- [DOCUMENT SECTION]

* Begin *

Music driving force in Tony Lindsey's life
Alicia Carmichael, acarmichael@bgdailynews.com -- 270-783-3234 
 Published: February 7, 2005
Tony Lindsey walked up the steps of Bristow Elementary wearing the first pair of bell bottoms to grace the school. Mitchell Plumlee, a drum-playing seventh-grader, looked up and never forgot what he saw.
"I went home and raised Cain and begged my mom to buy me a pair of bell bottoms," he said.

That was in the 1960s, when Lindsey was poor and one of nine children. Back then, he earned money picking up rocks on a farm. But he longed for the life of a rock 'n' roll star. "At 5, I can remember imitating Elvis on a foot stool," Lindsey said. "So when the British Invasion hit in '64, I was 9" and liked everything about it.

For Lindsey, the Beatles were "kind of like an escape mechanism." "The music was so fresh and different, and the hair was a big deal," he said. So he started dressing the rock star part and found that other kids at school followed suit. Soon, he and Plumlee were fast friends.

"I went into his room and he had all these Rolling Stones and Steppenwolf posters on the wall and I said, 'This guy's cool,' " Plumlee said. The pair often listened to records together. But Lindsey's musical experience was limited to that until his freshman year at Warren East High School. Then, "I decided to join the school band," he said. "I got a snare drum for Christmas that year. My mom scraped together for it." It was the first year for a band at Warren East, "so we weren't any good," Lindsey said. "But we had a good time."

The next year, Plumlee heard Lindsey sing while they were listening to records. He said he thought, "This guy's got something. He's got charisma." Plumlee soon asked Lindsey to audition for a band he was in with Randy Johnson and brothers Jeff and Jerry Brooks. Soon, Lindsey was the band's lead singer and was "very excited" about it.

"At that point in time, I was like, 'This is it. This is the future,' " Lindsey said. Lindsey came up with the name Ty Barc for the band. The group practiced nearly every day. Over the years, the band had many members. "We played high school dances, fraternity parties, anytime, anywhere," he said. "We started writing songs right off the bat and recorded five songs when we were 15 and 16." But after Lindsey graduated from high school, Ty Barc began to fall apart, with "people going in different directions."

* End *

- [DATASET ROWS]
* Begin *

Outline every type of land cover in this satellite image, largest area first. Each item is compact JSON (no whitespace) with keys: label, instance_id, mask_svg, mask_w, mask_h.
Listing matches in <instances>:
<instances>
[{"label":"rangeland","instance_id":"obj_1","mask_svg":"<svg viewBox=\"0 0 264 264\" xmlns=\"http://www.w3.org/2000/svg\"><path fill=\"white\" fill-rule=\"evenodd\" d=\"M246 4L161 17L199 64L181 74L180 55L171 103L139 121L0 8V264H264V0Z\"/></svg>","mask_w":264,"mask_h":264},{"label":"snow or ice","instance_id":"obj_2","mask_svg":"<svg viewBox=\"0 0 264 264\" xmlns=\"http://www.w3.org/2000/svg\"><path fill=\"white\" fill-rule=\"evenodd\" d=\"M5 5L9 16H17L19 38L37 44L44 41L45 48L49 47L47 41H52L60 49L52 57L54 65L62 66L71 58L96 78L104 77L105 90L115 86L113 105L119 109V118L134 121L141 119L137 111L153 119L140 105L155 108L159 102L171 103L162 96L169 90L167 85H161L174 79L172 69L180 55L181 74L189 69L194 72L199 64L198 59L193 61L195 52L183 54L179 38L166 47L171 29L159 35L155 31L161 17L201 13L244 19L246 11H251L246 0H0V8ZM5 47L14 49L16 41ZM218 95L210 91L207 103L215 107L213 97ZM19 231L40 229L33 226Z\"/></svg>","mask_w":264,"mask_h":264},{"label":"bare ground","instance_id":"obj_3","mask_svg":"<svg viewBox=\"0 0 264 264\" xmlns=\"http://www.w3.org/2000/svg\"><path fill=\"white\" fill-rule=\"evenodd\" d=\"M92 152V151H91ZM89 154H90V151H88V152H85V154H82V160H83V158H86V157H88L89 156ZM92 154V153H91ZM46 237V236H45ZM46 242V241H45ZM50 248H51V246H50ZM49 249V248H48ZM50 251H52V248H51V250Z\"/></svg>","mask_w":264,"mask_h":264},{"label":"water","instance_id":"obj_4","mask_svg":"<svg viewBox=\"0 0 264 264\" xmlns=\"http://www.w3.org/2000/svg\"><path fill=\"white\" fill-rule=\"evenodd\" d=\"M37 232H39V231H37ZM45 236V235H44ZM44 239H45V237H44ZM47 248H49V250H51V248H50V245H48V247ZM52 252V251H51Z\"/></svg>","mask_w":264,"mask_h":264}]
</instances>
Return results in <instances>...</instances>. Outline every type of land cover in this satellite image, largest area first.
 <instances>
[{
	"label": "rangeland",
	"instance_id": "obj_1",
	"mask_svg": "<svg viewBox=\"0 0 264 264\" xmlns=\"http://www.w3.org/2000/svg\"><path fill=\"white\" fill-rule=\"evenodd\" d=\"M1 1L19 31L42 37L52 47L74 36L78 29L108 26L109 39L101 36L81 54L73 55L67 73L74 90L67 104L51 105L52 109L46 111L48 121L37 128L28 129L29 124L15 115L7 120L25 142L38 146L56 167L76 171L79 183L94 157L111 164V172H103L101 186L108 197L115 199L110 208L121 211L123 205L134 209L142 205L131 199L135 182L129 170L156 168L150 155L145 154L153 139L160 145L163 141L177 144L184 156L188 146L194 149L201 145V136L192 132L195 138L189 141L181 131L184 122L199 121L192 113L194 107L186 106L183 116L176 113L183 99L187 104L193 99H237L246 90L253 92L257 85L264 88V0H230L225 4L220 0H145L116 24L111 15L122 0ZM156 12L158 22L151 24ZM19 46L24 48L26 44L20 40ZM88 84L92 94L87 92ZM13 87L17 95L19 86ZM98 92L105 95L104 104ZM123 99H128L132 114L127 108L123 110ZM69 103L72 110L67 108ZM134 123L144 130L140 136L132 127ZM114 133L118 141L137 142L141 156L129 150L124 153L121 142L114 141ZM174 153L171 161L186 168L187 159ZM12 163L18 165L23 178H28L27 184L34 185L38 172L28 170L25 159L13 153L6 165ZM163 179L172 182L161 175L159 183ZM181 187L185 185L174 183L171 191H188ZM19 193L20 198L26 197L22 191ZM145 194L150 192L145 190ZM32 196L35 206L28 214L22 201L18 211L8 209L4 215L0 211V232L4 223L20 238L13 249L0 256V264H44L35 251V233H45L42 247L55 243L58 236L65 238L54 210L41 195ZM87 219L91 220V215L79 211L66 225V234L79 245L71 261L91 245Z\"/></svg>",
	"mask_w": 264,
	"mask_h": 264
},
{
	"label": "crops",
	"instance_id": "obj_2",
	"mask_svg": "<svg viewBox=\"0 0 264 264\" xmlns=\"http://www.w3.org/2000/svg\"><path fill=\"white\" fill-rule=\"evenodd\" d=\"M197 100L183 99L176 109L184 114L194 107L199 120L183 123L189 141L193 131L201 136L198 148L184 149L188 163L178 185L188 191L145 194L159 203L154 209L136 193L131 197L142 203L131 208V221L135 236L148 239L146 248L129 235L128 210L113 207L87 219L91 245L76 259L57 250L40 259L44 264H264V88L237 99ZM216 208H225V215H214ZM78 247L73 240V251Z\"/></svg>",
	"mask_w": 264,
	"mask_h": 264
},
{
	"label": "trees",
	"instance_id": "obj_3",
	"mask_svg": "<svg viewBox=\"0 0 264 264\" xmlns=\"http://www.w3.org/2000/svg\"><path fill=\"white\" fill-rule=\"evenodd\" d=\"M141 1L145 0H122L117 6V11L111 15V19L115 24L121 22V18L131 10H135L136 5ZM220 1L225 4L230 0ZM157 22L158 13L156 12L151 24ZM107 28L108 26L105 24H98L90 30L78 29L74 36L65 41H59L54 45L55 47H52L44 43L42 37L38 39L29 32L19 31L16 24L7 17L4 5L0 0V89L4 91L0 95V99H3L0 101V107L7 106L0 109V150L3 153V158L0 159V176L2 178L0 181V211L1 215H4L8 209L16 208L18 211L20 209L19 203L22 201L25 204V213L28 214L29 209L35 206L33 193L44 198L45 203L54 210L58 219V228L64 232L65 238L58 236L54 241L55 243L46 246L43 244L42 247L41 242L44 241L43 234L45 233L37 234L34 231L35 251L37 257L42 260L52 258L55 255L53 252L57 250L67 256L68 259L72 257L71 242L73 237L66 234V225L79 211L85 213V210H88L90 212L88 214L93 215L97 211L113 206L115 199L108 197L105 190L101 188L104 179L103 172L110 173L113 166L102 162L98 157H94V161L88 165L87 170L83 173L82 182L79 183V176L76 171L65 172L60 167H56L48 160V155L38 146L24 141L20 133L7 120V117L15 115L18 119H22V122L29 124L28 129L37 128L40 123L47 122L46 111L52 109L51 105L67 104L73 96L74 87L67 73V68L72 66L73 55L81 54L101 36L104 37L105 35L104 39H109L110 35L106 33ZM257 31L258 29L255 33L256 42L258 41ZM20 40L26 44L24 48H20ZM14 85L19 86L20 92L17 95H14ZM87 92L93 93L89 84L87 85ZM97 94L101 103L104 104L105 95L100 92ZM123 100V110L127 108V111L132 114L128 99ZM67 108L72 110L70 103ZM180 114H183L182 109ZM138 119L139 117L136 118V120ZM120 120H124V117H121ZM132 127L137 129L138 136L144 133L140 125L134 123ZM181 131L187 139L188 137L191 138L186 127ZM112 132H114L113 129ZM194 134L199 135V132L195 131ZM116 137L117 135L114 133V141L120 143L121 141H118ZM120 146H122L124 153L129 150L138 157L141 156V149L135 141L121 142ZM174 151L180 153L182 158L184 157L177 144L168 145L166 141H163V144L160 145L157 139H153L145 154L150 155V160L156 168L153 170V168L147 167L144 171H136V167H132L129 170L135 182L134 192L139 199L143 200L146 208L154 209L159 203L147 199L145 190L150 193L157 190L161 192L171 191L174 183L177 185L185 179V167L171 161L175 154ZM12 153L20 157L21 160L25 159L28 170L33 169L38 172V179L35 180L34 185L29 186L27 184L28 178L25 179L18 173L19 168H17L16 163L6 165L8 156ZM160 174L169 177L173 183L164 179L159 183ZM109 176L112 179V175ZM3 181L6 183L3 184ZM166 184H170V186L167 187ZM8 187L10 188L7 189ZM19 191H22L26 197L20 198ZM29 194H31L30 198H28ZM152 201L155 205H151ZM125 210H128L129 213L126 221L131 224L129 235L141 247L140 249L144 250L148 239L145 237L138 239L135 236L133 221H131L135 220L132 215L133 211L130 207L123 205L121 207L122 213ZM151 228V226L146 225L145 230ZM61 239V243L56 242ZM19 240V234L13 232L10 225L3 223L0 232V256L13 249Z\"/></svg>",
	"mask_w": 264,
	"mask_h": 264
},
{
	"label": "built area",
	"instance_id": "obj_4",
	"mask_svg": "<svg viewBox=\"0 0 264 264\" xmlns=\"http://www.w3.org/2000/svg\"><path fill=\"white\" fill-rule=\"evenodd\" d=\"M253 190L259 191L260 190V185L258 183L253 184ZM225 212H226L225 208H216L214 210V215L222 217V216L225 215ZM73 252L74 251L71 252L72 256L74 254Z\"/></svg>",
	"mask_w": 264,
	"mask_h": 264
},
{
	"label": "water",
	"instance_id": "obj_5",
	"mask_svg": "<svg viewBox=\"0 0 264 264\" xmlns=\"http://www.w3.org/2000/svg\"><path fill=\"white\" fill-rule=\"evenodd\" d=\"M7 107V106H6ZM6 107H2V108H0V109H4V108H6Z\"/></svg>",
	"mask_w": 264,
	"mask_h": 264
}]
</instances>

* End *

- [WHAT YOU NEED TO DO]
Return the passage of the Tony Lindsey article above that runs from "For Lindsey, the" up to and including "were fast friends.", copied word for word.

- [WRITTEN ANSWER]
For Lindsey, the Beatles were "kind of like an escape mechanism." "The music was so fresh and different, and the hair was a big deal," he said. So he started dressing the rock star part and found that other kids at school followed suit. Soon, he and Plumlee were fast friends.